Questions raised at VCSD budget forum
— Photo by Lisa Nicole Viers
Concerns about cuts: The commons in the Clayton A. Bouton High School were packed with faculty and parents of Voorheesville students at the public forum on next year’s budget proposal. Many parents and teachers addressed the board and fellow community members about their concerns, which centered on class size and elective choices.
VOORHEESVILLE — The 2014-15 Voorheesville school budget of $22.9 million came under public scrutiny during a forum held Monday, March 24. The high school commons held around 100 people that evening, many of whom spoke to the audience and the board about class sizes and the balance between sciences and humanities.
“Tonight is less about numbers, and more about ideas,” said Sarita Winchell, interim superintendent for business, at the start of her revised budget presentation.
While the school still has not received the official state-aid numbers — the state budget is to be adopted before April 1 — the board has budgeted “erring on the conservative side,” according to board President Timothy Blow.
The proposal would increase spending $327,696 over this year, an increase of about 1.45 percent. The plan stays under the state-set tax-levy limit.
At a previous budget presentation on Monday, March 10, almost $99,000 remained of the original $418,266 gap to be closed.

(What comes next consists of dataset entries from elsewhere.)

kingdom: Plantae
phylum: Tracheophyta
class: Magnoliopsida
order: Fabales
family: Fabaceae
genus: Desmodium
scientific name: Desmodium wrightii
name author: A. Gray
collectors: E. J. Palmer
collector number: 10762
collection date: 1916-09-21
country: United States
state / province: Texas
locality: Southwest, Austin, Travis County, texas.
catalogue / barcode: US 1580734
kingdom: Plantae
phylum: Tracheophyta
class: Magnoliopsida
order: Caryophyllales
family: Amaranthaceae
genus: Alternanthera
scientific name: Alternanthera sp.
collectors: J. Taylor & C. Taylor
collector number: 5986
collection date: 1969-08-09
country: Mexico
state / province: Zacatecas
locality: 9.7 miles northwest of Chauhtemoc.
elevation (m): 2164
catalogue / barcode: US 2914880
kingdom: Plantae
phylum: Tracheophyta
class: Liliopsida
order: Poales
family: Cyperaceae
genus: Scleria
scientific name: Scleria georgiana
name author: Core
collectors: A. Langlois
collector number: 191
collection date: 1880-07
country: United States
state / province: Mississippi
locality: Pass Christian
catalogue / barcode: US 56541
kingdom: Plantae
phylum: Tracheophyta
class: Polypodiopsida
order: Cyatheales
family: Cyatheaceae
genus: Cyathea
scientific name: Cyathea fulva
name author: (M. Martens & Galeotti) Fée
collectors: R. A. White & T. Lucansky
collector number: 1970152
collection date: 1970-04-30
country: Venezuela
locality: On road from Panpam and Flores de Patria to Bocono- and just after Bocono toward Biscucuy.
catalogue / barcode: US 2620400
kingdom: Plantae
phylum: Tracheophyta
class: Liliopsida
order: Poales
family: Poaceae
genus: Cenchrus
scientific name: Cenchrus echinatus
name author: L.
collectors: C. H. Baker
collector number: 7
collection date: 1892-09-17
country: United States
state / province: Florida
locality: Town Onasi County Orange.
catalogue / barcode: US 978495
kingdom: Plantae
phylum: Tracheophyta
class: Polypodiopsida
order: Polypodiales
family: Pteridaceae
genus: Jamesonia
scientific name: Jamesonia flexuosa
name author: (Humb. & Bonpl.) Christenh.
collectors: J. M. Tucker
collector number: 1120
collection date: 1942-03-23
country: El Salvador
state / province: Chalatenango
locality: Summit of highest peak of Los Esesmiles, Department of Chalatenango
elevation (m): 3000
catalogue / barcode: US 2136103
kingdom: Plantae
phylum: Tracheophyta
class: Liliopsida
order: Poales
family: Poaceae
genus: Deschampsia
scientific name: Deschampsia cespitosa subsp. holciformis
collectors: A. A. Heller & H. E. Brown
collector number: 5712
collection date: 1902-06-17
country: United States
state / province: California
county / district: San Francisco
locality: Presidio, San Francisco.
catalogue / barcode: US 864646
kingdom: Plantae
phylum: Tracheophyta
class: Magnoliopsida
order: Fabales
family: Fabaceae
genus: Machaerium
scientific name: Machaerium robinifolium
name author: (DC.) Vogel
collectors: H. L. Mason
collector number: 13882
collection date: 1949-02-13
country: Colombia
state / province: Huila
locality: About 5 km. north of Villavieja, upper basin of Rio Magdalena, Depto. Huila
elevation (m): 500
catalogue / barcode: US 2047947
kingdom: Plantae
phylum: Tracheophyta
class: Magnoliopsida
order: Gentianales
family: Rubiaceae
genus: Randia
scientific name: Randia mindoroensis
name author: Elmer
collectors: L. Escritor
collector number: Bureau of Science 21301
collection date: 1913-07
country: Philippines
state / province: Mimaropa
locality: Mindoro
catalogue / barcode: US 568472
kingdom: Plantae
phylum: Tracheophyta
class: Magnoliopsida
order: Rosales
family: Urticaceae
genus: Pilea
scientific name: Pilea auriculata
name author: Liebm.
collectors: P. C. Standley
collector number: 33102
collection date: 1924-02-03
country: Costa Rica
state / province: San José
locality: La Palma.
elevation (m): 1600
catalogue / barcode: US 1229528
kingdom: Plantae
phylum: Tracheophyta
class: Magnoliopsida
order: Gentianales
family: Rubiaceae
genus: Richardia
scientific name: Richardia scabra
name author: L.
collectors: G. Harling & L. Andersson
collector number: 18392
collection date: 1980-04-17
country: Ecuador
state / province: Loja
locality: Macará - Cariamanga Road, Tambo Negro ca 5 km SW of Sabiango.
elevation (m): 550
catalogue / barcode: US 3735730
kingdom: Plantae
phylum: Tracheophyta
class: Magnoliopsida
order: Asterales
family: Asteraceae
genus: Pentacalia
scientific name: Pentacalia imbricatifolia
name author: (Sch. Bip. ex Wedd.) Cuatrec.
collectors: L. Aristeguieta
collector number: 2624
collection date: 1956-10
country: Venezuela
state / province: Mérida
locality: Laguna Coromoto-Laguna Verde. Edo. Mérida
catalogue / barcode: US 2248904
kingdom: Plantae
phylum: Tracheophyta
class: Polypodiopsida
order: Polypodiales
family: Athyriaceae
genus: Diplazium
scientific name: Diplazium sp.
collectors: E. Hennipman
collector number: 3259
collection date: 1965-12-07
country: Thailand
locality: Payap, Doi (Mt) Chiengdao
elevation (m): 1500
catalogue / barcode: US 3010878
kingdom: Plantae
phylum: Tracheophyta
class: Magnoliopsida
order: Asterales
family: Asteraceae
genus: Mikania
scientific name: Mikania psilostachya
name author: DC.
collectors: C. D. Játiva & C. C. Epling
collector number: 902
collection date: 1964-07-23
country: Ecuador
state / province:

The board has since reworked the budget, cutting $97,577 with better health-insurance numbers and by decreasing funds for the athletic program, and cutting back on supplies and contracted services, among other things.
The newest proposed budget and all of its cuts leaves Voorheesville with $41,461 of reductions beyond the gap; Winchell emphasized the board is not looking to go beyond closing the gap, but, if more aid were forthcoming, it would be used to restore some of the positions that were planned to be cut.
Classroom teachers — cut to save $235,024 — would be the first reinstated. The board listed the positions by priority, and a full-time computer teacher at the elementary school (for $70,392) would be the first to come back, followed by a fourth-grade section (costing $69,146) making the grade have five sections for smaller classes. The other classroom-teacher positions slated for cuts are in music, family and consumer sciences, foreign language, and a science teaching assistant.
The potential cut of a fourth-grade section for the coming year was a concern for many parents attending Monday’s meeting, with some citing research on the negative effects of having too many children in a class, and others showing concern over teachers who already put in a lot of hard work in their smaller classes and shouldn’t have more work to do.
Tension between science, technology, engineering, and math (STEM) classes and the humanities was evident throughout the forum, which lasted over two hours. At different points, one parent would step away from the podium, just having advocated for keeping the elementary computer lab teacher, and another parent would step up, urging the board not to eliminate French language classes from future course offerings.
As it is now, French will continue to be taught to students already studying the language so they can finish out the track, but it will not be taught after they graduate.
While STEM advocates argued that those classes keep students up with the current technology and teach critical thinking skills, humanities proponents said those electives create diversity in the school and allow students to pursue their own interests.
A number of parents said it was Voorheesville’s strong schools that drew them to move here rather than neighboring districts such as Guilderland or Bethlehem. But now, some are disappointed at the direction in which the school is headed.
Timothy Kelley, a guidance counselor at the school as well as a parent, said Monday, “When things get cut from the budget, they don’t come back.” This echoed statements made by other parents about how much harder it is to re-instate courses or positions once they are eliminated.
Steve Young, the parent of third- and sixth-grade girls, said the board, and community members, need to adjust their expectations for education, because the outlook for school funding doesn’t appear to be improving anytime soon.
Young also championed the arts and humanities, saying they provide kids with good decision-making skills and “big picture” thinking.
One of the parameters given for choosing budget cuts is to keep the programs in line with student enrollment. This creates some of the turbulence with eliminating electives in both the humanities and STEM classes, as enrollment in the district in general is down from previous years.
A packet of enrollment information given to attendees at Monday’s forum compared 2008-09 numbers against 2013-14 and proposed 2014-15 numbers. Winchell called 2008-09 “our last ‘good’ year.”
In 2008-09, the elementary school had 535 students; this year there are 492, and next year the projection is only 476.
The middle and high schools have been suffering a similar decline, with enrollment in sixth through 12th grades falling from 690 in 2008-09 to a projection of 669 for 2014-15. These decreases in middle and high school students have led to a drop of about 13 staff positions since 2008.
Many attendees of Monday’s forum recognized that staff positions are relatively high on the list of cuts, and pressured the board to consider cutting funds from the administrative realm.
The next school board meeting will be on April 21, when the board will adopt a proposal on which the public will vote on May 20.